## TASK INSTRUCTIONS
The records below should be written out again, exactly.

Data items
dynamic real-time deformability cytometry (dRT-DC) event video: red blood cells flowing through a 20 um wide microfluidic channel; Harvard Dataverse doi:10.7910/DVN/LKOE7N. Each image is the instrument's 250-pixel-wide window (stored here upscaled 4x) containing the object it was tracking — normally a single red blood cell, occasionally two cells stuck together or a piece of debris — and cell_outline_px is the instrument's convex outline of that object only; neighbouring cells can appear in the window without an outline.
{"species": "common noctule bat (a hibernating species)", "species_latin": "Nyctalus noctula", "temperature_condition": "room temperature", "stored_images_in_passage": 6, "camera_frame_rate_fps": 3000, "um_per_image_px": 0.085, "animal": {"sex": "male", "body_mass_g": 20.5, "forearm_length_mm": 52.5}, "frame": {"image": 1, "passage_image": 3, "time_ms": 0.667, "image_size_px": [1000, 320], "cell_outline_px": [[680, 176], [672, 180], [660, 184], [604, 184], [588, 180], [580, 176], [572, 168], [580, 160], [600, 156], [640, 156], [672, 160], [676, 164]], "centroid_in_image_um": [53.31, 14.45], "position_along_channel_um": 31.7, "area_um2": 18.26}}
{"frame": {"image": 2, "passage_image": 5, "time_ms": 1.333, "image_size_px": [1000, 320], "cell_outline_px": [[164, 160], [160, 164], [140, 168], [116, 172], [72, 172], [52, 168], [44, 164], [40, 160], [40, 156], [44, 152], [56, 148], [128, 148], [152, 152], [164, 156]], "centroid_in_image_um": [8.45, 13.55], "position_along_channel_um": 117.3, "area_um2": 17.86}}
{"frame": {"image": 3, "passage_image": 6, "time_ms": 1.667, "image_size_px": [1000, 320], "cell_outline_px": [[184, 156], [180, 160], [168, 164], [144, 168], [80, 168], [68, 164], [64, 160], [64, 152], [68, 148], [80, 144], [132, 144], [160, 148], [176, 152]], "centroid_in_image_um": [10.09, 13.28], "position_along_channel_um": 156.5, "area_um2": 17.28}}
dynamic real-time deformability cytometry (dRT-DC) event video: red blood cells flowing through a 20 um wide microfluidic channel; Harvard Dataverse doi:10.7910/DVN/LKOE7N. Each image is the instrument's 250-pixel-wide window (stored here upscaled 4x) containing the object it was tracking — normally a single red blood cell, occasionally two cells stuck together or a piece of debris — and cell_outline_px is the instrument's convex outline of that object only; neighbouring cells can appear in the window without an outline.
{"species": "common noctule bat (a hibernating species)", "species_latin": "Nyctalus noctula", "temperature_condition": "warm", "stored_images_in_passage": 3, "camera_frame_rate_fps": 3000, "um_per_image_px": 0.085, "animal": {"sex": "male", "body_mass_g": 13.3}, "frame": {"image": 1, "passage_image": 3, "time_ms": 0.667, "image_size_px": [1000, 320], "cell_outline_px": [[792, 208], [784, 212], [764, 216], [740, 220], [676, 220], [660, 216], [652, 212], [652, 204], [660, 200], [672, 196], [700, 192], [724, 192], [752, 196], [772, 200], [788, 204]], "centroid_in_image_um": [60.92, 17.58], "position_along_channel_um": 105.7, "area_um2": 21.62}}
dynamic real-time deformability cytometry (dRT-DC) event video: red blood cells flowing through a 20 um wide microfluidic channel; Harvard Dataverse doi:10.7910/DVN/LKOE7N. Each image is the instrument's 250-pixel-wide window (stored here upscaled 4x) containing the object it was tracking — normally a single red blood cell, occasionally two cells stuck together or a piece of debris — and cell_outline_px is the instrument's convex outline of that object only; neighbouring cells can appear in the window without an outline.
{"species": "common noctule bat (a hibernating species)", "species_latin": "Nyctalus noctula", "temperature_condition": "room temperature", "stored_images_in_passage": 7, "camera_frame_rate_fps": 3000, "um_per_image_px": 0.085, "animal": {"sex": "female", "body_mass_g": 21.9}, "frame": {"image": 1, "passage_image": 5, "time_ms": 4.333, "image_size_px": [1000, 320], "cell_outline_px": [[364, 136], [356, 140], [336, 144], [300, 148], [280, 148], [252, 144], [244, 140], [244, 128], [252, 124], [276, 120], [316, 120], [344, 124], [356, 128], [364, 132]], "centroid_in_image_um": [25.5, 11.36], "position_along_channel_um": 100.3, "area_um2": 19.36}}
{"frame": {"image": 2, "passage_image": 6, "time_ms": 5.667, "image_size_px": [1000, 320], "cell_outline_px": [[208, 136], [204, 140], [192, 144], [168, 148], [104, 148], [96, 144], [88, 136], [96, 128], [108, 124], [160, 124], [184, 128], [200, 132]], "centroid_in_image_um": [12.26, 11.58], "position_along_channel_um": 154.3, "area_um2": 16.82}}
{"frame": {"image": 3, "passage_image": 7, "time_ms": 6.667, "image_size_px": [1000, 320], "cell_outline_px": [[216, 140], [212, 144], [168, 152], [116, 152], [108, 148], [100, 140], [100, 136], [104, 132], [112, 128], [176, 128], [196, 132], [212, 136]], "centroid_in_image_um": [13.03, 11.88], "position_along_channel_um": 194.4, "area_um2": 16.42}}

## TASK ANSWER
dynamic real-time deformability cytometry (dRT-DC) event video: red blood cells flowing through a 20 um wide microfluidic channel; Harvard Dataverse doi:10.7910/DVN/LKOE7N. Each image is the instrument's 250-pixel-wide window (stored here upscaled 4x) containing the object it was tracking — normally a single red blood cell, occasionally two cells stuck together or a piece of debris — and cell_outline_px is the instrument's convex outline of that object only; neighbouring cells can appear in the window without an outline.
{"species": "common noctule bat (a hibernating species)", "species_latin": "Nyctalus noctula", "temperature_condition": "room temperature", "stored_images_in_passage": 6, "camera_frame_rate_fps": 3000, "um_per_image_px": 0.085, "animal": {"sex": "male", "body_mass_g": 20.5, "forearm_length_mm": 52.5}, "frame": {"image": 1, "passage_image": 3, "time_ms": 0.667, "image_size_px": [1000, 320], "cell_outline_px": [[680, 176], [672, 180], [660, 184], [604, 184], [588, 180], [580, 176], [572, 168], [580, 160], [600, 156], [640, 156], [672, 160], [676, 164]], "centroid_in_image_um": [53.31, 14.45], "position_along_channel_um": 31.7, "area_um2": 18.26}}
{"frame": {"image": 2, "passage_image": 5, "time_ms": 1.333, "image_size_px": [1000, 320], "cell_outline_px": [[164, 160], [160, 164], [140, 168], [116, 172], [72, 172], [52, 168], [44, 164], [40, 160], [40, 156], [44, 152], [56, 148], [128, 148], [152, 152], [164, 156]], "centroid_in_image_um": [8.45, 13.55], "position_along_channel_um": 117.3, "area_um2": 17.86}}
{"frame": {"image": 3, "passage_image": 6, "time_ms": 1.667, "image_size_px": [1000, 320], "cell_outline_px": [[184, 156], [180, 160], [168, 164], [144, 168], [80, 168], [68, 164], [64, 160], [64, 152], [68, 148], [80, 144], [132, 144], [160, 148], [176, 152]], "centroid_in_image_um": [10.09, 13.28], "position_along_channel_um": 156.5, "area_um2": 17.28}}
dynamic real-time deformability cytometry (dRT-DC) event video: red blood cells flowing through a 20 um wide microfluidic channel; Harvard Dataverse doi:10.7910/DVN/LKOE7N. Each image is the instrument's 250-pixel-wide window (stored here upscaled 4x) containing the object it was tracking — normally a single red blood cell, occasionally two cells stuck together or a piece of debris — and cell_outline_px is the instrument's convex outline of that object only; neighbouring cells can appear in the window without an outline.
{"species": "common noctule bat (a hibernating species)", "species_latin": "Nyctalus noctula", "temperature_condition": "warm", "stored_images_in_passage": 3, "camera_frame_rate_fps": 3000, "um_per_image_px": 0.085, "animal": {"sex": "male", "body_mass_g": 13.3}, "frame": {"image": 1, "passage_image": 3, "time_ms": 0.667, "image_size_px": [1000, 320], "cell_outline_px": [[792, 208], [784, 212], [764, 216], [740, 220], [676, 220], [660, 216], [652, 212], [652, 204], [660, 200], [672, 196], [700, 192], [724, 192], [752, 196], [772, 200], [788, 204]], "centroid_in_image_um": [60.92, 17.58], "position_along_channel_um": 105.7, "area_um2": 21.62}}
dynamic real-time deformability cytometry (dRT-DC) event video: red blood cells flowing through a 20 um wide microfluidic channel; Harvard Dataverse doi:10.7910/DVN/LKOE7N. Each image is the instrument's 250-pixel-wide window (stored here upscaled 4x) containing the object it was tracking — normally a single red blood cell, occasionally two cells stuck together or a piece of debris — and cell_outline_px is the instrument's convex outline of that object only; neighbouring cells can appear in the window without an outline.
{"species": "common noctule bat (a hibernating species)", "species_latin": "Nyctalus noctula", "temperature_condition": "room temperature", "stored_images_in_passage": 7, "camera_frame_rate_fps": 3000, "um_per_image_px": 0.085, "animal": {"sex": "female", "body_mass_g": 21.9}, "frame": {"image": 1, "passage_image": 5, "time_ms": 4.333, "image_size_px": [1000, 320], "cell_outline_px": [[364, 136], [356, 140], [336, 144], [300, 148], [280, 148], [252, 144], [244, 140], [244, 128], [252, 124], [276, 120], [316, 120], [344, 124], [356, 128], [364, 132]], "centroid_in_image_um": [25.5, 11.36], "position_along_channel_um": 100.3, "area_um2": 19.36}}
{"frame": {"image": 2, "passage_image": 6, "time_ms": 5.667, "image_size_px": [1000, 320], "cell_outline_px": [[208, 136], [204, 140], [192, 144], [168, 148], [104, 148], [96, 144], [88, 136], [96, 128], [108, 124], [160, 124], [184, 128], [200, 132]], "centroid_in_image_um": [12.26, 11.58], "position_along_channel_um": 154.3, "area_um2": 16.82}}
{"frame": {"image": 3, "passage_image": 7, "time_ms": 6.667, "image_size_px": [1000, 320], "cell_outline_px": [[216, 140], [212, 144], [168, 152], [116, 152], [108, 148], [100, 140], [100, 136], [104, 132], [112, 128], [176, 128], [196, 132], [212, 136]], "centroid_in_image_um": [13.03, 11.88], "position_along_channel_um": 194.4, "area_um2": 16.42}}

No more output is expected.